• _Problem details_: Lines before the one containing "597 706 5.12" are to be skipped; reproduce that line and the rest of the records below exactly.

======== Exercise inputs

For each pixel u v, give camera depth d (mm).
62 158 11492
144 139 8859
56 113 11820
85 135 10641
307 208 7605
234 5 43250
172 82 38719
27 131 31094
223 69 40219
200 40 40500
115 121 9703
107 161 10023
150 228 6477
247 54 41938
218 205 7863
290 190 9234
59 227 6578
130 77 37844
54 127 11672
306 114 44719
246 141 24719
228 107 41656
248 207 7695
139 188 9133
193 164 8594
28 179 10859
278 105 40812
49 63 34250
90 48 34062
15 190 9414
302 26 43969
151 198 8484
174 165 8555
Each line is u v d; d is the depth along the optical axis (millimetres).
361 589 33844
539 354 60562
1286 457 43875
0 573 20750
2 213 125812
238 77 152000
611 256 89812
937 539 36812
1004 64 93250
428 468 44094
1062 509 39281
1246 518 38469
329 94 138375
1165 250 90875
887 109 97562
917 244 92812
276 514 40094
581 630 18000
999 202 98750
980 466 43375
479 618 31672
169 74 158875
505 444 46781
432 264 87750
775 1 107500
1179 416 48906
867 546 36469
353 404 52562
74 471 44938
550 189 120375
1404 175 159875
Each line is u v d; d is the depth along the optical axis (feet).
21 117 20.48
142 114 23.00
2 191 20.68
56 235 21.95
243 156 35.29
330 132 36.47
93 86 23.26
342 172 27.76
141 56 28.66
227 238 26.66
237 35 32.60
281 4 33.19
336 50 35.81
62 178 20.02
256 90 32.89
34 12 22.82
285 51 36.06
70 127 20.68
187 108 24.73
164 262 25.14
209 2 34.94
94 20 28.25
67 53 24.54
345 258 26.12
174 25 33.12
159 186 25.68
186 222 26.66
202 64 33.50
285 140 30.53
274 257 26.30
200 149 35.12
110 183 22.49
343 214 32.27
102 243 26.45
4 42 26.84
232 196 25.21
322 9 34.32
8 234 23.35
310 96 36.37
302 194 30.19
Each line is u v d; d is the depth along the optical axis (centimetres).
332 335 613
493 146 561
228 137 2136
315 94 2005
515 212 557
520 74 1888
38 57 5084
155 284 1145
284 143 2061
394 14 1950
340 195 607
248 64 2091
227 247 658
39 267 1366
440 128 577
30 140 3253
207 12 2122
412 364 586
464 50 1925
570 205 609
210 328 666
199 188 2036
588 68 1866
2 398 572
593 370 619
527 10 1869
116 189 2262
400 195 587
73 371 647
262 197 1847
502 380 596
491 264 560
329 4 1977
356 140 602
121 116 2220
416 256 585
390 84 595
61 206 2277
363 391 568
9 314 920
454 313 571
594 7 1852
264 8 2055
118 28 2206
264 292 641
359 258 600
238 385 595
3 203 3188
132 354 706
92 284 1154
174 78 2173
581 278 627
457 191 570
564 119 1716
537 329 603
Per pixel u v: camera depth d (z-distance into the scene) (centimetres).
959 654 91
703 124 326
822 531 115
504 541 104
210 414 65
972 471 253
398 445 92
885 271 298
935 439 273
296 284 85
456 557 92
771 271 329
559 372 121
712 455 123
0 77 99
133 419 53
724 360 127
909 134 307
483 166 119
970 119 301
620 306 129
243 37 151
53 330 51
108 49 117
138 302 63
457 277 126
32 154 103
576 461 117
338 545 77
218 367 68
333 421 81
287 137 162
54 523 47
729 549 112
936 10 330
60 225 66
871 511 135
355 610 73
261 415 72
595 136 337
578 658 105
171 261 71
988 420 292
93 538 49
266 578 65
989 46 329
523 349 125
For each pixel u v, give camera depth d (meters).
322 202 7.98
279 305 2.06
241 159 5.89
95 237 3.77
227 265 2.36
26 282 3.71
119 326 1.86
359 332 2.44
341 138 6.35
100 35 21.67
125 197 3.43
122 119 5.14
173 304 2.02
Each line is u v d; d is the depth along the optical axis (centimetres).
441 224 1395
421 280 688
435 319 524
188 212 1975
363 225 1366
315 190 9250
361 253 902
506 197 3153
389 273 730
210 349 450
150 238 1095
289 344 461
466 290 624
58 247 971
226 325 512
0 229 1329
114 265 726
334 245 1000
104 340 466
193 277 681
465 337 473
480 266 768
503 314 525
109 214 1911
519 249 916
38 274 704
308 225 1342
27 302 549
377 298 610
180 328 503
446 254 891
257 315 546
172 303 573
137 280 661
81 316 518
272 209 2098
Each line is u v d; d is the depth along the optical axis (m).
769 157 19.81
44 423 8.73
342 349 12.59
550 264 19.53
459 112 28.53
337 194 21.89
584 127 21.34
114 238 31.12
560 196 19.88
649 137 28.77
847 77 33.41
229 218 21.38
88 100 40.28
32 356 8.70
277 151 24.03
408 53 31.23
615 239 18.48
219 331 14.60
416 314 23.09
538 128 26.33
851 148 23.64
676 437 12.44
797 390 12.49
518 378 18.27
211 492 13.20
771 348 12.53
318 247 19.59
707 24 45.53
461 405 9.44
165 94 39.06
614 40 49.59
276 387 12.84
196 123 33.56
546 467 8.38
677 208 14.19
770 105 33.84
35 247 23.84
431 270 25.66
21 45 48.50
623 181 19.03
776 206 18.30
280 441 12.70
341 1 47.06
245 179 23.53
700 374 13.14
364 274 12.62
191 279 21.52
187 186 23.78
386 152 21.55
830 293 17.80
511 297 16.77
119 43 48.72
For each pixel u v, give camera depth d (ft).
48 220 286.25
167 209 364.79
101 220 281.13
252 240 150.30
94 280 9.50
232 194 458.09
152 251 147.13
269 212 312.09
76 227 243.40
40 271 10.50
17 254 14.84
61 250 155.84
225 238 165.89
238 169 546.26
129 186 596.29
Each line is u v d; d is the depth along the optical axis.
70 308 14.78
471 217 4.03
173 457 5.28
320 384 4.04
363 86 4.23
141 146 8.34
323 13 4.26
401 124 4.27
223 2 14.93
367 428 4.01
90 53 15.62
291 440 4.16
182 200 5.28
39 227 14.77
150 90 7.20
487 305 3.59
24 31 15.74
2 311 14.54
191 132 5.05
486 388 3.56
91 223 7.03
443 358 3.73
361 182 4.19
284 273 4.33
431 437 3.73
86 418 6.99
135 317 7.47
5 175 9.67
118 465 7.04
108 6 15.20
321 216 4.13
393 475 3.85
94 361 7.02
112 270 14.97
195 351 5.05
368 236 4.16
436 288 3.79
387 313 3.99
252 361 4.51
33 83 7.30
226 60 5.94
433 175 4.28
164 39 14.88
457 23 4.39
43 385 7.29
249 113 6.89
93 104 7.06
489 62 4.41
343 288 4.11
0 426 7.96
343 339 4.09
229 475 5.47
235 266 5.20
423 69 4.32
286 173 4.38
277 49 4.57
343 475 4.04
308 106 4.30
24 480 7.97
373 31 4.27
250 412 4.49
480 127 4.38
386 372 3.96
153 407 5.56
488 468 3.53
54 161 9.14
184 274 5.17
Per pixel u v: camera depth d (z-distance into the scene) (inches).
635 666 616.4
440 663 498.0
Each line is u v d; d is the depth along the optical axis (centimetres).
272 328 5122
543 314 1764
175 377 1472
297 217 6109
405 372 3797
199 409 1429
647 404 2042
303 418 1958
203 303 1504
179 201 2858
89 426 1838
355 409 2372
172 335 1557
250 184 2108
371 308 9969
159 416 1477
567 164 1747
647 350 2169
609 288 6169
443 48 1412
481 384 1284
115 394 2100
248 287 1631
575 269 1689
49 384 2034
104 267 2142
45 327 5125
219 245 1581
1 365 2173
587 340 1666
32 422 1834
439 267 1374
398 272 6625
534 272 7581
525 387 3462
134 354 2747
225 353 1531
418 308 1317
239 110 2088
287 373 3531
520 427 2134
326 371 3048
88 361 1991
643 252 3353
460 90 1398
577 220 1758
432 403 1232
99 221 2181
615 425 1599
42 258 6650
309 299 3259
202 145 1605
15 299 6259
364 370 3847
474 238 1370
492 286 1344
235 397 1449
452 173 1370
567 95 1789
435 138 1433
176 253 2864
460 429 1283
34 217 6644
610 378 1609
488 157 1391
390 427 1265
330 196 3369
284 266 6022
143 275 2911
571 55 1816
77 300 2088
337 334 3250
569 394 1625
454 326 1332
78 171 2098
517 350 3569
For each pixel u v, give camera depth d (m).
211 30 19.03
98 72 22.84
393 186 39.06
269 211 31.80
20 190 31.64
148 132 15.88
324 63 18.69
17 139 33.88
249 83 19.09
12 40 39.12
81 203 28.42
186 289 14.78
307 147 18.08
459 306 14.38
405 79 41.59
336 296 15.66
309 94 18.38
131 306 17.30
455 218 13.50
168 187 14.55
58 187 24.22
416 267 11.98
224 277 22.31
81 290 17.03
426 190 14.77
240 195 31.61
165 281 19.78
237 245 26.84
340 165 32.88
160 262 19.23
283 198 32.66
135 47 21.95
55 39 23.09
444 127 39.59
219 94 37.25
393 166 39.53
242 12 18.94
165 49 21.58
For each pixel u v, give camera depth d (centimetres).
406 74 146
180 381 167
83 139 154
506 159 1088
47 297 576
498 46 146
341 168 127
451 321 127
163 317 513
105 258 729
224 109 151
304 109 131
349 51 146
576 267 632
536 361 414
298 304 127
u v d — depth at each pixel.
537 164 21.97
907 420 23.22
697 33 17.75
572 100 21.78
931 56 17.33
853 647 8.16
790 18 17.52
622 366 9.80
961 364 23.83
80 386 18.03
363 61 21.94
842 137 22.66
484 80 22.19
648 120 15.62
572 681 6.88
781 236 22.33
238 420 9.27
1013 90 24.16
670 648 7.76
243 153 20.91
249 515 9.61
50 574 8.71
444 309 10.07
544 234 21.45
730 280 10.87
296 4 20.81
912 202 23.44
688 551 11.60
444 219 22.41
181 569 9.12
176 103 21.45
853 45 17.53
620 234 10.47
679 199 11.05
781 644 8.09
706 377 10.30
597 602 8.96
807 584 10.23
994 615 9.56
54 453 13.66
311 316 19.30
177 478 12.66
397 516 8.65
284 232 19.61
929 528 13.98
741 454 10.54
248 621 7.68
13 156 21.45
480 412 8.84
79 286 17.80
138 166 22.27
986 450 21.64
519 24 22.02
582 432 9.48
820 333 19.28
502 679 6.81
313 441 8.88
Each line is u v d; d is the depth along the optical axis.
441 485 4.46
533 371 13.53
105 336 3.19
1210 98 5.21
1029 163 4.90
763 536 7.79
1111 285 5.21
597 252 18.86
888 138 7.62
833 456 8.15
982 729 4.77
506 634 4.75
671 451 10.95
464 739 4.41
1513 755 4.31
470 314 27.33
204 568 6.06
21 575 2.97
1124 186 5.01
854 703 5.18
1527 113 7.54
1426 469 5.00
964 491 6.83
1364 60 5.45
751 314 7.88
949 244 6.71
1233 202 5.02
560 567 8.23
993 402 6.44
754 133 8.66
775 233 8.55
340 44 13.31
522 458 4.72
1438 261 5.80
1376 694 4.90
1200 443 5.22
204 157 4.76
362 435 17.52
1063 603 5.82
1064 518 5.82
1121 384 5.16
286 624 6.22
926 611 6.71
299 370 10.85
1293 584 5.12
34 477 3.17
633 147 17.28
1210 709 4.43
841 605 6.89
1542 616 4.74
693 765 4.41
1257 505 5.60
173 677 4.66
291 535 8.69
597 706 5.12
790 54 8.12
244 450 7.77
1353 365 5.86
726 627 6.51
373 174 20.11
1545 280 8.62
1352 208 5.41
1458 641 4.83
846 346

================

• _Answer_:
597 706 5.12
790 54 8.12
244 450 7.77
1353 365 5.86
726 627 6.51
373 174 20.11
1545 280 8.62
1352 208 5.41
1458 641 4.83
846 346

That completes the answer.